▶ _PROBLEM_:
Copy each of the rows below without changing a single character.
++++ RAW DATA
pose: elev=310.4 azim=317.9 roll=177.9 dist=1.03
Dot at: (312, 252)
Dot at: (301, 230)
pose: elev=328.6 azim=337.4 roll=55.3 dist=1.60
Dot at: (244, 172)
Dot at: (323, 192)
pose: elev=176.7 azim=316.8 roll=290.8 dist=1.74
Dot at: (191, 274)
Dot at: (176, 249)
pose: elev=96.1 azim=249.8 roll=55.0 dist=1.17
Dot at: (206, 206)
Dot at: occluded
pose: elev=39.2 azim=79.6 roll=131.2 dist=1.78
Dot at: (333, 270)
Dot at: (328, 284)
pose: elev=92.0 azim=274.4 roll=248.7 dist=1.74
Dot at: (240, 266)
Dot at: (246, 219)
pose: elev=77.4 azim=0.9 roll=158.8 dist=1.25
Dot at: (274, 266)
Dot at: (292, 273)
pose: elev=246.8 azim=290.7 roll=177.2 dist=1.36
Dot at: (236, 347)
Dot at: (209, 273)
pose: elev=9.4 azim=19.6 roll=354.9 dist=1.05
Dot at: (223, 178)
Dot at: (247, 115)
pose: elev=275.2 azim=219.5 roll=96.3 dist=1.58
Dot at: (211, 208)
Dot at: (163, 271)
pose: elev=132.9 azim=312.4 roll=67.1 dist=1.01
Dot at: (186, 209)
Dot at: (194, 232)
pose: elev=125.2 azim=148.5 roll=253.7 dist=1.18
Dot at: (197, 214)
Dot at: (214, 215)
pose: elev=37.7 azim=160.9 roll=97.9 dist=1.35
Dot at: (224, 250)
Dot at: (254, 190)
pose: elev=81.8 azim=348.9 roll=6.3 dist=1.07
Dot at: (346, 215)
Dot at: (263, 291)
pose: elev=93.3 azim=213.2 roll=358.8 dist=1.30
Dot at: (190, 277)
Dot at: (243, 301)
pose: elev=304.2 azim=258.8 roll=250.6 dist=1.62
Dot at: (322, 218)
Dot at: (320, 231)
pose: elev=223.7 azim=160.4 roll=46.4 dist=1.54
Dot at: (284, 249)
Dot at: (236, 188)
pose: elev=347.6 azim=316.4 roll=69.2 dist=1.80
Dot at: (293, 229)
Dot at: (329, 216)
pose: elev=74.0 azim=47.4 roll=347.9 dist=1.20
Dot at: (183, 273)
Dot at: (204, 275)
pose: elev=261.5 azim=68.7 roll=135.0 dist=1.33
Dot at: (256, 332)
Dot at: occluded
++++++++
▶ _FULL SOLUTION_:
pose: elev=310.4 azim=317.9 roll=177.9 dist=1.03
Dot at: (312, 252)
Dot at: (301, 230)
pose: elev=328.6 azim=337.4 roll=55.3 dist=1.60
Dot at: (244, 172)
Dot at: (323, 192)
pose: elev=176.7 azim=316.8 roll=290.8 dist=1.74
Dot at: (191, 274)
Dot at: (176, 249)
pose: elev=96.1 azim=249.8 roll=55.0 dist=1.17
Dot at: (206, 206)
Dot at: occluded
pose: elev=39.2 azim=79.6 roll=131.2 dist=1.78
Dot at: (333, 270)
Dot at: (328, 284)
pose: elev=92.0 azim=274.4 roll=248.7 dist=1.74
Dot at: (240, 266)
Dot at: (246, 219)
pose: elev=77.4 azim=0.9 roll=158.8 dist=1.25
Dot at: (274, 266)
Dot at: (292, 273)
pose: elev=246.8 azim=290.7 roll=177.2 dist=1.36
Dot at: (236, 347)
Dot at: (209, 273)
pose: elev=9.4 azim=19.6 roll=354.9 dist=1.05
Dot at: (223, 178)
Dot at: (247, 115)
pose: elev=275.2 azim=219.5 roll=96.3 dist=1.58
Dot at: (211, 208)
Dot at: (163, 271)
pose: elev=132.9 azim=312.4 roll=67.1 dist=1.01
Dot at: (186, 209)
Dot at: (194, 232)
pose: elev=125.2 azim=148.5 roll=253.7 dist=1.18
Dot at: (197, 214)
Dot at: (214, 215)
pose: elev=37.7 azim=160.9 roll=97.9 dist=1.35
Dot at: (224, 250)
Dot at: (254, 190)
pose: elev=81.8 azim=348.9 roll=6.3 dist=1.07
Dot at: (346, 215)
Dot at: (263, 291)
pose: elev=93.3 azim=213.2 roll=358.8 dist=1.30
Dot at: (190, 277)
Dot at: (243, 301)
pose: elev=304.2 azim=258.8 roll=250.6 dist=1.62
Dot at: (322, 218)
Dot at: (320, 231)
pose: elev=223.7 azim=160.4 roll=46.4 dist=1.54
Dot at: (284, 249)
Dot at: (236, 188)
pose: elev=347.6 azim=316.4 roll=69.2 dist=1.80
Dot at: (293, 229)
Dot at: (329, 216)
pose: elev=74.0 azim=47.4 roll=347.9 dist=1.20
Dot at: (183, 273)
Dot at: (204, 275)
pose: elev=261.5 azim=68.7 roll=135.0 dist=1.33
Dot at: (256, 332)
Dot at: occluded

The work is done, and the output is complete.